Now that the data has been preprocessed, we are ready to build the neural network.

In [26]:
# Insert your code for Exercise 3B here

from sklearn.model_selection import train_test_split
import pandas as pd
import os
import numpy as np
from sklearn import metrics
from scipy.stats import zscore
from sklearn.model_selection import KFold

# Set variables
EPOCHS=100 # number of epochs for each loop
numK=5     # Set number of K-folds
# filename_write="OutOfSampleKfoldPred.csv" # Set filename

# Record the start time in T_start
T_start = time.time()

# Keep a 10% holdout
bldX_main, bldX_holdout, bldY_main, bldY_holdout = train_test_split(    
    bldX, bldY, test_size=0.10) 

# Initial arrays for Out Of Samples (oos)
oos_y = []    # array to hold actual y-values
oos_pred = [] # array to hold predicted y-values

# Cross-validate
kf = KFold(numK)

fold = 0 # initialize fold count

# START LOOP HERE -----------------------------------#

# Run loop for each fold
for train, test in kf.split(bldX_main):        
    fold+=1
    print(f"Starting Fold #{fold}...")

    # Generate this fold's train and test datasets
    x_train = bldX_main[train]
    y_train = bldY_main[train]
    x_test = bldX_main[test]
    y_test = bldY_main[test]

    # Build new model for this fold
    model = Sequential()
    model.add(Dense(20, input_dim=bldX.shape[1], activation='relu'))
    model.add(Dense(5, activation='relu'))
    model.add(Dense(1))

    # Compile model for regression
    model.compile(loss='mean_squared_error', optimizer='adam')

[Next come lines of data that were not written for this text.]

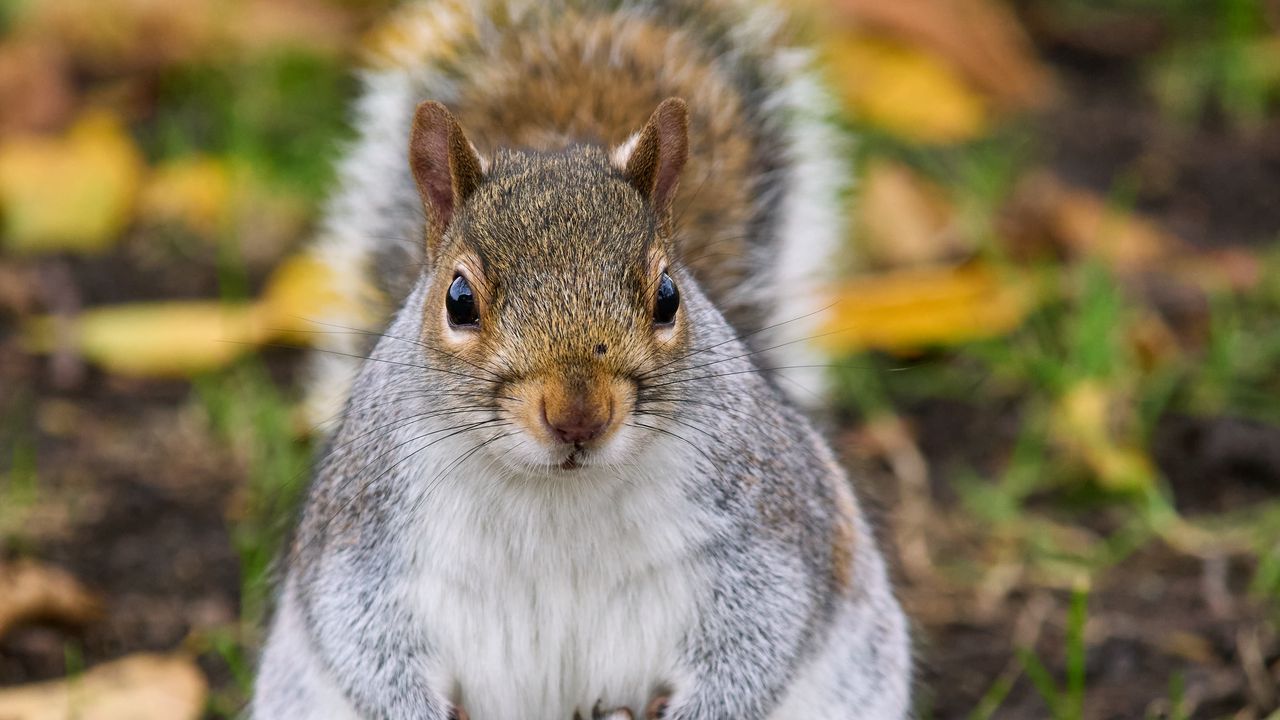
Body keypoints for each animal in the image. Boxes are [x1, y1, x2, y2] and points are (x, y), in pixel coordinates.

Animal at [253, 1, 912, 719]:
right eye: (458, 300)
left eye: (668, 296)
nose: (578, 416)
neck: (558, 495)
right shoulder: (364, 530)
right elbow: (359, 635)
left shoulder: (767, 520)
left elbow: (762, 631)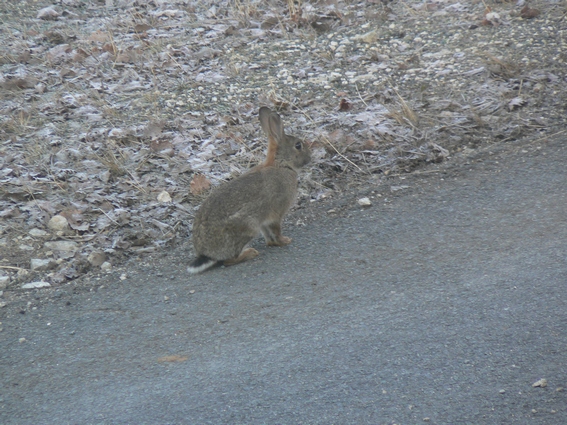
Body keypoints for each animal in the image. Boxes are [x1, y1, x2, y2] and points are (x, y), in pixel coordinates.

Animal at [187, 105, 310, 272]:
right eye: (298, 145)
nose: (309, 158)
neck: (281, 165)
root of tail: (206, 253)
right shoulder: (276, 213)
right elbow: (276, 229)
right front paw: (285, 241)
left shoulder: (264, 220)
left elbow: (268, 234)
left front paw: (274, 243)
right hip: (248, 226)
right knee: (228, 260)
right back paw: (250, 252)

    # # Run model for this fold
    model.fit(x_train,y_train,validation_data=(x_test,y_test),
              verbose=0,epochs=EPOCHS)
    
     # Use model to predict y-values from x_test
    pred = model.predict(x_test)

    # Save actual y-values 
    oos_y.append(y_test)
    oos_pred.append(pred) 

    # Measure accuracy
    score = np.sqrt(metrics.mean_squared_error(pred,y_test))
    print(f"Fold score (RMSE): {score}")


# Build the oos prediction list and calculate the error.
oos_y = np.concatenate(oos_y)
oos_pred = np.concatenate(oos_pred)
score = np.sqrt(metrics.mean_squared_error(oos_pred,oos_y))
print()
print(f"Cross-validated score (RMSE): {score}")    

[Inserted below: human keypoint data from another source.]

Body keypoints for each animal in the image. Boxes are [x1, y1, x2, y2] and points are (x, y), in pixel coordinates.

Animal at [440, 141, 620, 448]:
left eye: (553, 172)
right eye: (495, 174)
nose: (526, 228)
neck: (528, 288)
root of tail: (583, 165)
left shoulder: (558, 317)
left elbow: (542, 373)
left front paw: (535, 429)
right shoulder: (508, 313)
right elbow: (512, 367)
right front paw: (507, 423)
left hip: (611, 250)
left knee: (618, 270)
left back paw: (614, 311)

# Write the cross-validated prediction
oos_y = pd.DataFrame(oos_y)
oos_pred = pd.DataFrame(oos_pred)
oosDF = pd.concat([oos_y,oos_pred],axis=1 )

# Write the cross-validated prediction (from the last neural network)
holdout_pred = model.predict(bldX_holdout)

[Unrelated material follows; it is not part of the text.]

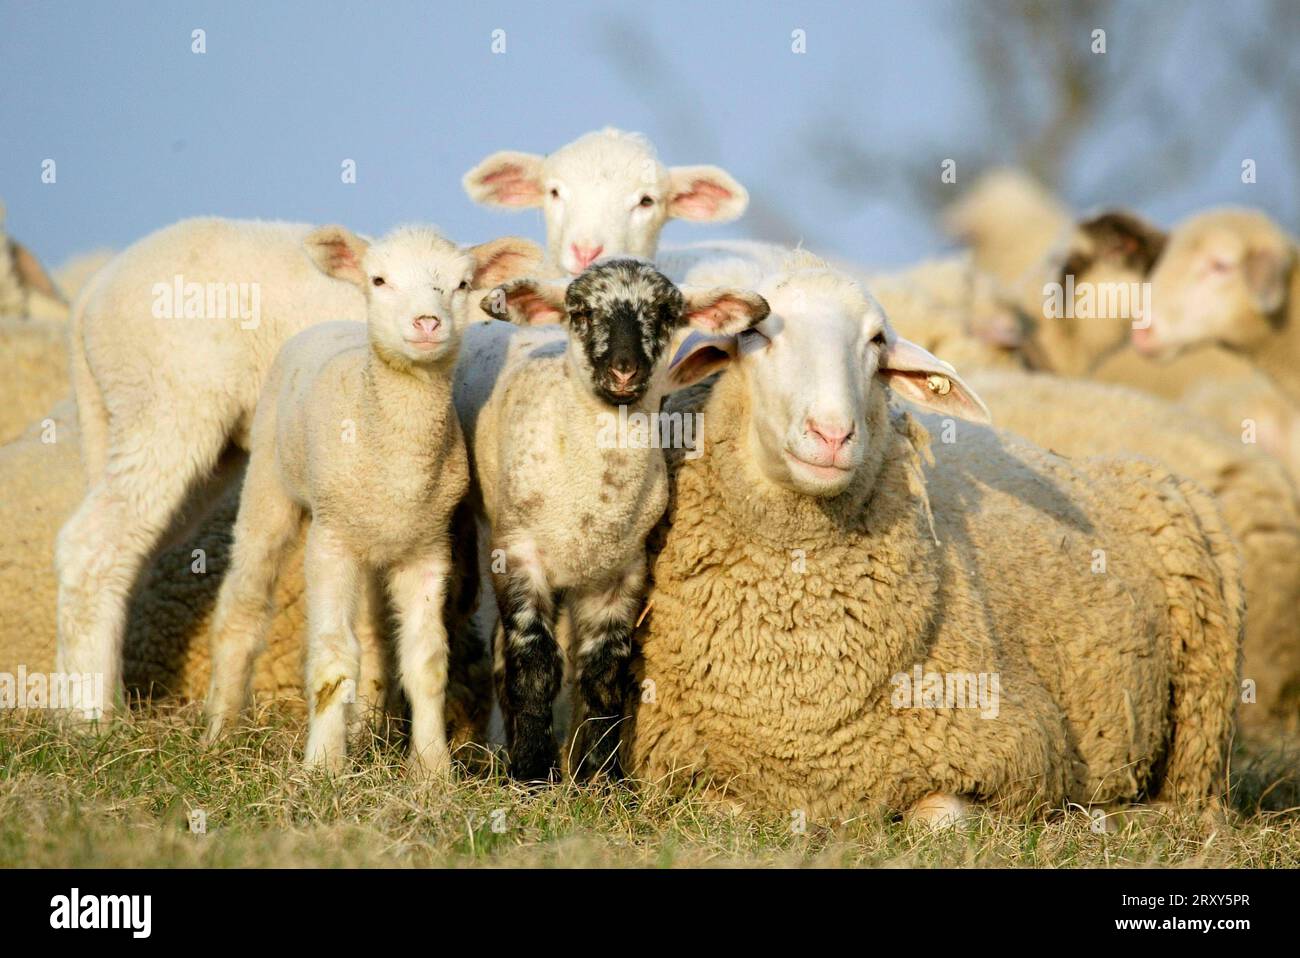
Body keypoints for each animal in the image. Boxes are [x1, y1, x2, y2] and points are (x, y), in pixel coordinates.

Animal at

score = np.sqrt(metrics.mean_squared_error(holdout_pred,bldY_holdout))
print(f"Holdout score (RMSE): {score}")    

# Record the end time in T_end
T_end = time.time()

# Print out elapsed time
elaspedTime(T_start,T_end)

Starting Fold #1...
Fold score (RMSE): 0.06385468691587448
Starting Fold #2...
Fold score (RMSE): 0.07605636864900589
Starting Fold #3...
Fold score (RMSE): 0.07875346392393112
Starting Fold #4...
Fold score (RMSE): 0.04226360470056534
Starting Fold #5...
Fold score (RMSE): 0.006202332209795713

Cross-validated score (RMSE): 0.059919603168964386
Holdout score (RMSE): 0.007993982173502445
Elapsed time = 0:00:43



### **Exercise 3C: Print out actual and predicted y-values**



In [27]:
# Insert your code for Exercise 3C here

# Rename columns
new_column_mapping = {0: 'Actual BMI', 1: 'Predicted BMI'}
oosDF = rename_col_by_index(oosDF, new_column_mapping)

# Set display options
pd.set_option('display.max_rows', 8)
pd.set_option('display.max_columns', 8)

# Display DataFrame
display(oosDF)

Unnamed: 0,Actual BMI,Predicted BMI
0,0.142010,0.125563
1,0.524159,0.503896
2,0.381684,0.381648
3,0.102749,0.174065
...,...,...
419,0.779364,0.778209
420,0.553962,0.553220
421,0.559571,0.559449
422,0.233581,0.233712


## **Lesson Turn-in**

When you have completed all of the code cells, and run them in sequential order (the last code cell should be number ??), use the **File --> Print.. --> Save to PDF** to generate a PDF of your JupyterLab notebook. Save your PDF as `Class_05_2.lastname.pdf` where _lastname_ is your last name, and upload the file to Canvas.